A graph is said $h$-decomposable if its edge-set is decomposable into hamiltonian cycles. In this paper, we prove that if $G=L_1\cup L_2\cup L_3$ is a strongly hamiltonian bipartite cubic graph (where $L_i$ is a perfect matching, for $1\le i\le 3$ and $(L_1,L_2,L_3)$ is a $1$-factorization of $G$), then $G\times C_{2n+1}$ (where $n$ is odd and $n\ge 1$) is decomposable. As a corollary, we show that for $r\ge 1$ odd and $n\ge 3$, $K_{r,r}\times K_n$ is $h$-decomposable. Moreover, in the case where $G$ is a strongly hamiltonian non-bipartite cubic graph, we prove that the same result can be derived using a special perfect matching. Hence $K_{2r}\times K_{2n+1}$ will be $h$-decomposable, for $r,n\ge 1$.

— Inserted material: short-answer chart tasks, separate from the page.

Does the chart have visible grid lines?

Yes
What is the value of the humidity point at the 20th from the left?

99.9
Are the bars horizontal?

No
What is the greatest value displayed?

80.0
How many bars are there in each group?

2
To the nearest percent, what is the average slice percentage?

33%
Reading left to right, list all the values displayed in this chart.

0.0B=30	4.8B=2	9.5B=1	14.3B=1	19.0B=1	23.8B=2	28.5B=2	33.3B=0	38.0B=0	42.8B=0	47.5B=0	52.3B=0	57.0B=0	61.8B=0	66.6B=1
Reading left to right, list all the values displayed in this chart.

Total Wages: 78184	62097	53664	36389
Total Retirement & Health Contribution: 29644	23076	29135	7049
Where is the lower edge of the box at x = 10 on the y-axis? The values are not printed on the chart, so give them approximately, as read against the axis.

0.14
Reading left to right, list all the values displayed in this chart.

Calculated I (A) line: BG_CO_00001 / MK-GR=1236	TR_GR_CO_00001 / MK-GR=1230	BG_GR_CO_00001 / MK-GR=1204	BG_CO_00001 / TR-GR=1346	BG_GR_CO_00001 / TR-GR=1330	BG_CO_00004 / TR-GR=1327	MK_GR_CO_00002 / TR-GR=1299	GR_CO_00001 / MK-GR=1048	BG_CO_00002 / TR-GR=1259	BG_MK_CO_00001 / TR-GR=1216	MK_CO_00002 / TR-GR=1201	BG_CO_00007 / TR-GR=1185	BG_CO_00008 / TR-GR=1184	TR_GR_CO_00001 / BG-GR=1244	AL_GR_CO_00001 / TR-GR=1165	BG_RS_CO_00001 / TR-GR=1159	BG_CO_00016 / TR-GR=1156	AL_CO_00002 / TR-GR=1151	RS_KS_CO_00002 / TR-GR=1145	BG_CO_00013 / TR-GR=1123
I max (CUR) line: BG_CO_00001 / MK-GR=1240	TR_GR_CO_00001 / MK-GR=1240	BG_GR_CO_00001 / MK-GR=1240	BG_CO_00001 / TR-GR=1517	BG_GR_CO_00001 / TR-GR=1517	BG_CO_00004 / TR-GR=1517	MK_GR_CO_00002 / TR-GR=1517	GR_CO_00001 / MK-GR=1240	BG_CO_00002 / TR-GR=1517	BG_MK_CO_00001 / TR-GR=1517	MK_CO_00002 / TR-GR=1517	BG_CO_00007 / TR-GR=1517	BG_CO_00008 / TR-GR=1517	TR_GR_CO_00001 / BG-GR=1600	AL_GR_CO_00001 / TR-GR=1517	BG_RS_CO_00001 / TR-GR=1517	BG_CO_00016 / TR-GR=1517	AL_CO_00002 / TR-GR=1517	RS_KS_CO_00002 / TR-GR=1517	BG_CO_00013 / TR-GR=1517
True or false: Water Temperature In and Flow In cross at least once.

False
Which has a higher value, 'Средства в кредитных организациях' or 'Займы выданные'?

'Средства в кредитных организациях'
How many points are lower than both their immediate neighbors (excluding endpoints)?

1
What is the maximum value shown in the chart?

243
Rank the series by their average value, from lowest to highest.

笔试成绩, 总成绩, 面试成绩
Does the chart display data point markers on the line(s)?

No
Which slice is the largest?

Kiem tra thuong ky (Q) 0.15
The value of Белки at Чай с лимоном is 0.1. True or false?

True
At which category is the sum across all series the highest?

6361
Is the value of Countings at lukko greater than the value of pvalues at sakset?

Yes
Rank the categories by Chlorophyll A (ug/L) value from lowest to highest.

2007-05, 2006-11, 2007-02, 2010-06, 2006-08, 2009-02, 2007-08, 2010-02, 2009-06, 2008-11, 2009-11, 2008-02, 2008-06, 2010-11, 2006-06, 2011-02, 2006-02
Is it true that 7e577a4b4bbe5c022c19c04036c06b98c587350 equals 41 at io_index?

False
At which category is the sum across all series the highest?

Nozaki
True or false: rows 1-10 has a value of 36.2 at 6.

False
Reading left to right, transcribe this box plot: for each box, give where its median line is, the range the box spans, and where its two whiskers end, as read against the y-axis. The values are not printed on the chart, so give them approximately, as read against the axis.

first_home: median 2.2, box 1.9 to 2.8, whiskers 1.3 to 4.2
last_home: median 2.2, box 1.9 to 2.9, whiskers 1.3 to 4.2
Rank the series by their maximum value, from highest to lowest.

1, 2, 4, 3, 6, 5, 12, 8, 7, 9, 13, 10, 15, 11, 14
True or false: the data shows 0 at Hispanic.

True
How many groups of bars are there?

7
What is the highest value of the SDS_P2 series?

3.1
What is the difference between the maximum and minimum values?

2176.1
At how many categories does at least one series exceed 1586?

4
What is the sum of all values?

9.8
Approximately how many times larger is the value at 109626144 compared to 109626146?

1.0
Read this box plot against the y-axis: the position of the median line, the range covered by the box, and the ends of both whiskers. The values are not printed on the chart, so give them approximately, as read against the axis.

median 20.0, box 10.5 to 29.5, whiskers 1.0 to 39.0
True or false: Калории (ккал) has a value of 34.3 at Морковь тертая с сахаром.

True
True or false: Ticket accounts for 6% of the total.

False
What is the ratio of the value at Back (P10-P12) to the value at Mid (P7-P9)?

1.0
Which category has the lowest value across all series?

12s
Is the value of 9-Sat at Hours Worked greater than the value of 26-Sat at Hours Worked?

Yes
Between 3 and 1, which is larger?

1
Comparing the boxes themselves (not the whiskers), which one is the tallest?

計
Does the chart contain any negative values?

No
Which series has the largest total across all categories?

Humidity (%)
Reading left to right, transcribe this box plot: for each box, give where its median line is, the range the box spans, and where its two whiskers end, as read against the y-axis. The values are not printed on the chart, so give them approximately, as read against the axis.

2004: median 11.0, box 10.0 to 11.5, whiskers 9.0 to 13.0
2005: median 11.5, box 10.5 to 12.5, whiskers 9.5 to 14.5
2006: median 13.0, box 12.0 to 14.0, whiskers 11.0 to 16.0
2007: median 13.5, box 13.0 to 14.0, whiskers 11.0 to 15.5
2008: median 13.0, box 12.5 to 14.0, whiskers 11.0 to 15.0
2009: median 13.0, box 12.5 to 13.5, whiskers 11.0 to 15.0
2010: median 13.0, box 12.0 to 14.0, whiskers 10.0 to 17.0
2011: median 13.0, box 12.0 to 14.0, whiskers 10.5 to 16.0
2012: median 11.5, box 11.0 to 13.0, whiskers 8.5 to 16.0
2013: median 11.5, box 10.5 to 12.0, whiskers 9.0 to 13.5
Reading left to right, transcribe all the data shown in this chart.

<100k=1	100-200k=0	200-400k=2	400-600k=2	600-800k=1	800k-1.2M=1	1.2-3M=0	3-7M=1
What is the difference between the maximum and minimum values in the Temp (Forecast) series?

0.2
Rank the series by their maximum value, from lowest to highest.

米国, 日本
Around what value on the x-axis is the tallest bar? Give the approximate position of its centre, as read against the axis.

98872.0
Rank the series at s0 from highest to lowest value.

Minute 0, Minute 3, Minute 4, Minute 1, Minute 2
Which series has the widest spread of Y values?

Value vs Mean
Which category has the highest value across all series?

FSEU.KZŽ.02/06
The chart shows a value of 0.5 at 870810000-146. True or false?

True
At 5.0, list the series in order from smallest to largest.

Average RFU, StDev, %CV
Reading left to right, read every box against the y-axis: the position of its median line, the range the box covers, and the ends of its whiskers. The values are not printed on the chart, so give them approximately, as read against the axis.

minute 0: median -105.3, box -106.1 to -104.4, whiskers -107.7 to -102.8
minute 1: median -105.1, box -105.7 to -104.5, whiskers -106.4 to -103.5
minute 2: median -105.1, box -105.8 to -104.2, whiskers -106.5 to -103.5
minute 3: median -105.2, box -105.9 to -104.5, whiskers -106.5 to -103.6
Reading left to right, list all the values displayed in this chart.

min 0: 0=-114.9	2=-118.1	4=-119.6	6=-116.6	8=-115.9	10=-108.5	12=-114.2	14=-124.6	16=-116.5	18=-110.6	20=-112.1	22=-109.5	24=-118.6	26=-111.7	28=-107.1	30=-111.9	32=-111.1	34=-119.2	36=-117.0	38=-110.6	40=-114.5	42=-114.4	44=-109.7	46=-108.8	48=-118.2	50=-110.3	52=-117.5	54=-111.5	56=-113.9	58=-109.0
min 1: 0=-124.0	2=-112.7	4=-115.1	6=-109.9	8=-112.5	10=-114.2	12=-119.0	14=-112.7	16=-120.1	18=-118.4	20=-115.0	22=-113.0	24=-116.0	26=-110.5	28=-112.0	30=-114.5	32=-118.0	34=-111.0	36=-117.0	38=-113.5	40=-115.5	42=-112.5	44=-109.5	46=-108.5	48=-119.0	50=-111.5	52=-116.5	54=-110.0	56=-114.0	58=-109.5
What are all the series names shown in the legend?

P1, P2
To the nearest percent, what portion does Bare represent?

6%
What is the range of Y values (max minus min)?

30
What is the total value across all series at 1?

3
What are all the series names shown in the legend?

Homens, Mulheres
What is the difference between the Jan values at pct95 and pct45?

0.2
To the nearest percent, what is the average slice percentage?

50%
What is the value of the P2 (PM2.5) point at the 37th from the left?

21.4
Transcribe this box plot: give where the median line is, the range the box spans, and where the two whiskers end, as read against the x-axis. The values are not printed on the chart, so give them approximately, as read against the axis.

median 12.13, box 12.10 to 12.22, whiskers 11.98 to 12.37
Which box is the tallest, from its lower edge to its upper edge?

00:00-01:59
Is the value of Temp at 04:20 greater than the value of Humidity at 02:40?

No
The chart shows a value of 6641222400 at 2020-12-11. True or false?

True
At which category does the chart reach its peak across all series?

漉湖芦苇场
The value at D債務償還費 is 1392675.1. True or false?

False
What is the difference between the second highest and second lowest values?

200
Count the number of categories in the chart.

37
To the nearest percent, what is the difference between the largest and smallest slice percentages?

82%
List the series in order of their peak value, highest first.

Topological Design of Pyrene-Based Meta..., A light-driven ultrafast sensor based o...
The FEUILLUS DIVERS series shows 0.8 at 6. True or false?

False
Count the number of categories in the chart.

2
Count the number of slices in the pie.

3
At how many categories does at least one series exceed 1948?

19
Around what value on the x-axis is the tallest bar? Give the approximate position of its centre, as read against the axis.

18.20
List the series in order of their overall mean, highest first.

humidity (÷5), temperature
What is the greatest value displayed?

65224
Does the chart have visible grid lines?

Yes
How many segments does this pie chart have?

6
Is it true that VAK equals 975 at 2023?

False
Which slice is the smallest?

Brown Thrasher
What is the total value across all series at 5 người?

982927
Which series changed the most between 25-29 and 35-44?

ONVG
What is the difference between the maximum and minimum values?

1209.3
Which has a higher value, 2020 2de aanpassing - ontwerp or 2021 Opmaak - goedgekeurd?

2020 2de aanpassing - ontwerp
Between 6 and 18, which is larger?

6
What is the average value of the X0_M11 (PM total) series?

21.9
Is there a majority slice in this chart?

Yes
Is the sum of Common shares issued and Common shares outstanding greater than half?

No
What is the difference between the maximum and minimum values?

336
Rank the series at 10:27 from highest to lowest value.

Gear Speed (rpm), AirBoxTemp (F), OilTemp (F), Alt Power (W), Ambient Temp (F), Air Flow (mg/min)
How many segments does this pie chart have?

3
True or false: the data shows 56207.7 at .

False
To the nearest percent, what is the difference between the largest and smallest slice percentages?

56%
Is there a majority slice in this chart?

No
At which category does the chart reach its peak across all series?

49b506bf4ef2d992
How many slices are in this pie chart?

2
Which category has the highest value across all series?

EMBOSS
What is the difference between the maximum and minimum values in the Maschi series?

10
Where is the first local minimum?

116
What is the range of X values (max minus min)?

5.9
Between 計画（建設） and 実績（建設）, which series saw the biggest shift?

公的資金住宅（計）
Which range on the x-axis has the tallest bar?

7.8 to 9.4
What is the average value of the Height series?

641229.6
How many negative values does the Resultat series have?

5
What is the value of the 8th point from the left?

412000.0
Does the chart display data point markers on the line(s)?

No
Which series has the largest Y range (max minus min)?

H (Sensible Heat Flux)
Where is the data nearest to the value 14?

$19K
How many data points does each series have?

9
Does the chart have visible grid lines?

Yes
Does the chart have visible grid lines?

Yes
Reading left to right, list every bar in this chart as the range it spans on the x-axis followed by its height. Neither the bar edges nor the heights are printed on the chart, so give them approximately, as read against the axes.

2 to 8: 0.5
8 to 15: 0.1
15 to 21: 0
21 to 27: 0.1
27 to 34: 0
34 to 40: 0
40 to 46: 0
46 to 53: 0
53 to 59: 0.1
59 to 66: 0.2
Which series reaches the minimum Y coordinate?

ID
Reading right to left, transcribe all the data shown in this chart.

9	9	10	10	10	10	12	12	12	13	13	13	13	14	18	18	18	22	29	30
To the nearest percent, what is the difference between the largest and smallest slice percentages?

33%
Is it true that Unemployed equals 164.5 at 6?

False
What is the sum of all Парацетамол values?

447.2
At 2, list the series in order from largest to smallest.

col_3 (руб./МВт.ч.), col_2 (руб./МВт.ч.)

To study the product of $G=L_1\cup L_2\cup L_3$ by even cycle, we define a dual graph $G_C$ based on an alternating cycle subset of $L_2\cup L_3$. We show that if a non-bipartite cubic graph $G=L_1\cup L_2\cup L_3$, with $|V(G)|=2m$, admits $L_1\cup L_2$ as a hamiltonian cycle and $G_C$ is connected, then $G\times K_2$ is hamiltonian and $G\times C_{2n}$ has two edge-disjoint hamiltonian cycles. Finally, we prove that if $C=L_2\cup L_3$ and $L_1\cup L_3$ admits a particular alternating $4$-cycle $C^{\prime }$, then $G\times C_{2n}$ is $h$-decomposable.